== What the task asks ==
In the copy, include all of the listing exactly and none of its pictures.

== Stored data ==

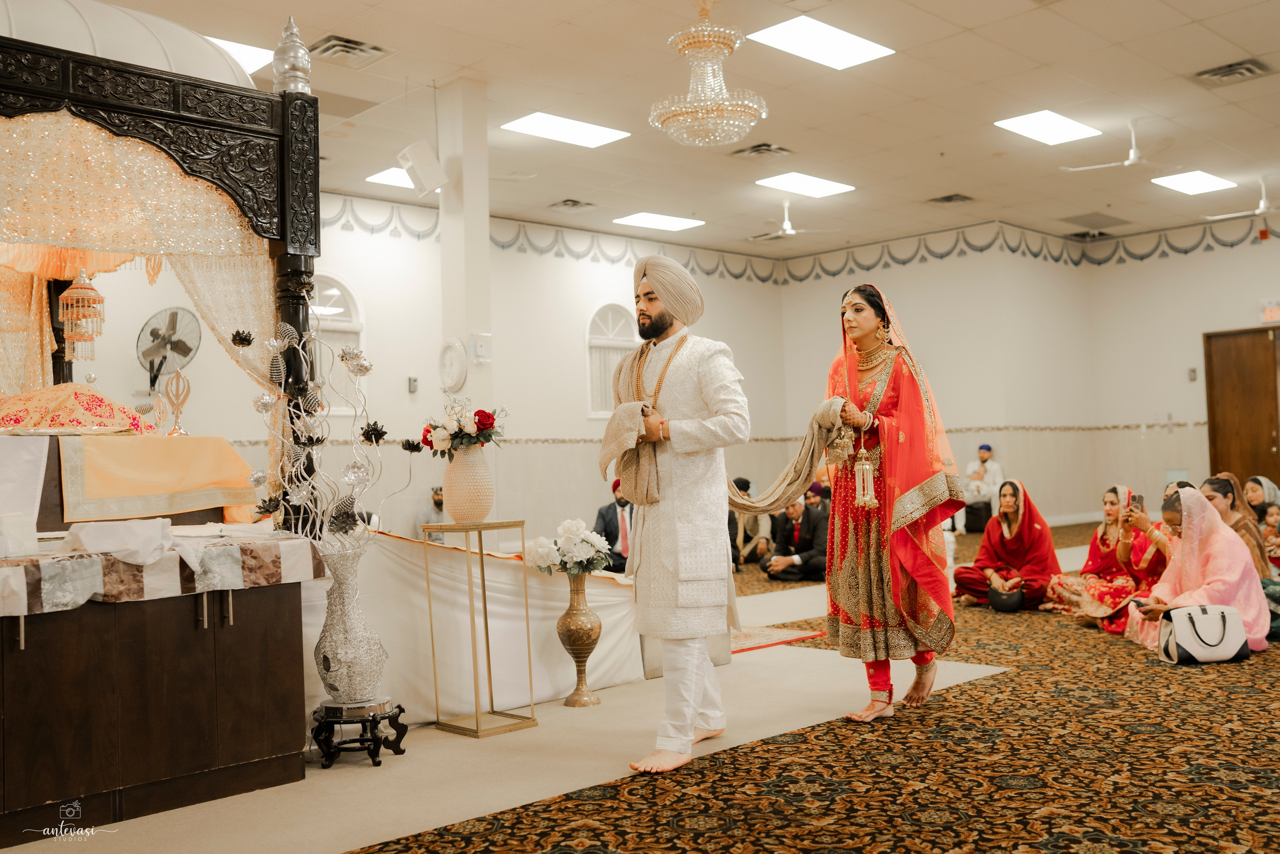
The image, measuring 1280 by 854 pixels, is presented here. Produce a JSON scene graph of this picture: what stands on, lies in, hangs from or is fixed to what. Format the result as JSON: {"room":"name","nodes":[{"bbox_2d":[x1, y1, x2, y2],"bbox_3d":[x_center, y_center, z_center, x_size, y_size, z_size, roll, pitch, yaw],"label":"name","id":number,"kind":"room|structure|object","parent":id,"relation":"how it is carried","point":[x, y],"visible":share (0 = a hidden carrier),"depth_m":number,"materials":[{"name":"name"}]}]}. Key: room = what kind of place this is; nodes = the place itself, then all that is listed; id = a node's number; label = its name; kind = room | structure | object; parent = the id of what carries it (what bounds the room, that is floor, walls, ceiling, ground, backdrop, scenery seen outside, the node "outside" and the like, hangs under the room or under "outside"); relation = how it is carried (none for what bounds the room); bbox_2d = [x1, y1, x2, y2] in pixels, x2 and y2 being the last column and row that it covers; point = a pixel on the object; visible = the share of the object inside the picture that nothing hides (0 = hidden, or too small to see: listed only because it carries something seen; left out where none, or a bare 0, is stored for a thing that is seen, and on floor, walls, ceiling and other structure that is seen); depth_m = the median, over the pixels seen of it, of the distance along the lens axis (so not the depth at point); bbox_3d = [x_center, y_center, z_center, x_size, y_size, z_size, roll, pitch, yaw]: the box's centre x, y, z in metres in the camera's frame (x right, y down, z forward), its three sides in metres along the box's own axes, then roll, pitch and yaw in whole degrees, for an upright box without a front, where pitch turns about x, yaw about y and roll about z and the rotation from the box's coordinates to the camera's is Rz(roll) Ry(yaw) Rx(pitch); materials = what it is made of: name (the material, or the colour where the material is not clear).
{"room":"place of worship","nodes":[
{"label":"place of worship","id":0,"kind":"room"},
{"bbox_2d":[44,190,795,545],"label":"left wall","id":1,"kind":"structure","parent":0,"point":[579,421],"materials":[{"name":"white paint"}]},
{"bbox_2d":[136,305,201,391],"bbox_3d":[-3.626,-0.538,9.532,0.447,0.733,0.398,1,-3,-45],"label":"wall fan","id":2,"kind":"object","parent":1,"relation":"attached to","point":[181,349],"visible":0.95,"depth_m":9.50,"materials":[{"name":"metal"}]},
{"bbox_2d":[310,273,365,413],"bbox_3d":[-2.930,-0.729,11.193,1.063,1.388,0.117,1,-3,-45],"label":"arched window","id":3,"kind":"structure","parent":1,"relation":"in","point":[321,294],"depth_m":11.43,"materials":[{"name":"white glass"}]},
{"bbox_2d":[407,375,418,392],"bbox_3d":[-2.173,-0.403,11.892,0.075,0.175,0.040,1,-3,-45],"label":"wall switch","id":4,"kind":"object","parent":1,"relation":"attached to","point":[414,379],"visible":0.98,"depth_m":11.88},
{"bbox_2d":[584,303,638,417],"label":"arched window","id":5,"kind":"structure","parent":1,"relation":"in","point":[592,344],"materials":[{"name":"white glass"}]},
{"bbox_2d":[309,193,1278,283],"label":"border","id":6,"kind":"object","parent":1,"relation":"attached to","point":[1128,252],"visible":0.61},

== Solved problem ==
The image, measuring 1280 by 854 pixels, is presented here. Produce a JSON scene graph of this picture: what stands on, lies in, hangs from or is fixed to what. Format the result as JSON: {"room":"name","nodes":[{"bbox_2d":[x1, y1, x2, y2],"bbox_3d":[x_center, y_center, z_center, x_size, y_size, z_size, roll, pitch, yaw],"label":"name","id":number,"kind":"room|structure|object","parent":id,"relation":"how it is carried","point":[x, y],"visible":share (0 = a hidden carrier),"depth_m":number,"materials":[{"name":"name"}]}]}. Key: room = what kind of place this is; nodes = the place itself, then all that is listed; id = a node's number; label = its name; kind = room | structure | object; parent = the id of what carries it (what bounds the room, that is floor, walls, ceiling, ground, backdrop, scenery seen outside, the node "outside" and the like, hangs under the room or under "outside"); relation = how it is carried (none for what bounds the room); bbox_2d = [x1, y1, x2, y2] in pixels, x2 and y2 being the last column and row that it covers; point = a pixel on the object; visible = the share of the object inside the picture that nothing hides (0 = hidden, or too small to see: listed only because it carries something seen; left out where none, or a bare 0, is stored for a thing that is seen, and on floor, walls, ceiling and other structure that is seen); depth_m = the median, over the pixels seen of it, of the distance along the lens axis (so not the depth at point); bbox_3d = [x_center, y_center, z_center, x_size, y_size, z_size, roll, pitch, yaw]: the box's centre x, y, z in metres in the camera's frame (x right, y down, z forward), its three sides in metres along the box's own axes, then roll, pitch and yaw in whole degrees, for an upright box without a front, where pitch turns about x, yaw about y and roll about z and the rotation from the box's coordinates to the camera's is Rz(roll) Ry(yaw) Rx(pitch); materials = what it is made of: name (the material, or the colour where the material is not clear).
{"room":"place of worship","nodes":[
{"label":"place of worship","id":0,"kind":"room"},
{"bbox_2d":[44,190,795,545],"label":"left wall","id":1,"kind":"structure","parent":0,"point":[579,421],"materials":[{"name":"white paint"}]},
{"bbox_2d":[136,305,201,391],"bbox_3d":[-3.626,-0.538,9.532,0.447,0.733,0.398,1,-3,-45],"label":"wall fan","id":2,"kind":"object","parent":1,"relation":"attached to","point":[181,349],"visible":0.95,"depth_m":9.50,"materials":[{"name":"metal"}]},
{"bbox_2d":[310,273,365,413],"bbox_3d":[-2.930,-0.729,11.193,1.063,1.388,0.117,1,-3,-45],"label":"arched window","id":3,"kind":"structure","parent":1,"relation":"in","point":[321,294],"depth_m":11.43,"materials":[{"name":"white glass"}]},
{"bbox_2d":[407,375,418,392],"bbox_3d":[-2.173,-0.403,11.892,0.075,0.175,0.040,1,-3,-45],"label":"wall switch","id":4,"kind":"object","parent":1,"relation":"attached to","point":[414,379],"visible":0.98,"depth_m":11.88},
{"bbox_2d":[584,303,638,417],"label":"arched window","id":5,"kind":"structure","parent":1,"relation":"in","point":[592,344],"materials":[{"name":"white glass"}]},
{"bbox_2d":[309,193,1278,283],"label":"border","id":6,"kind":"object","parent":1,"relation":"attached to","point":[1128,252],"visible":0.61},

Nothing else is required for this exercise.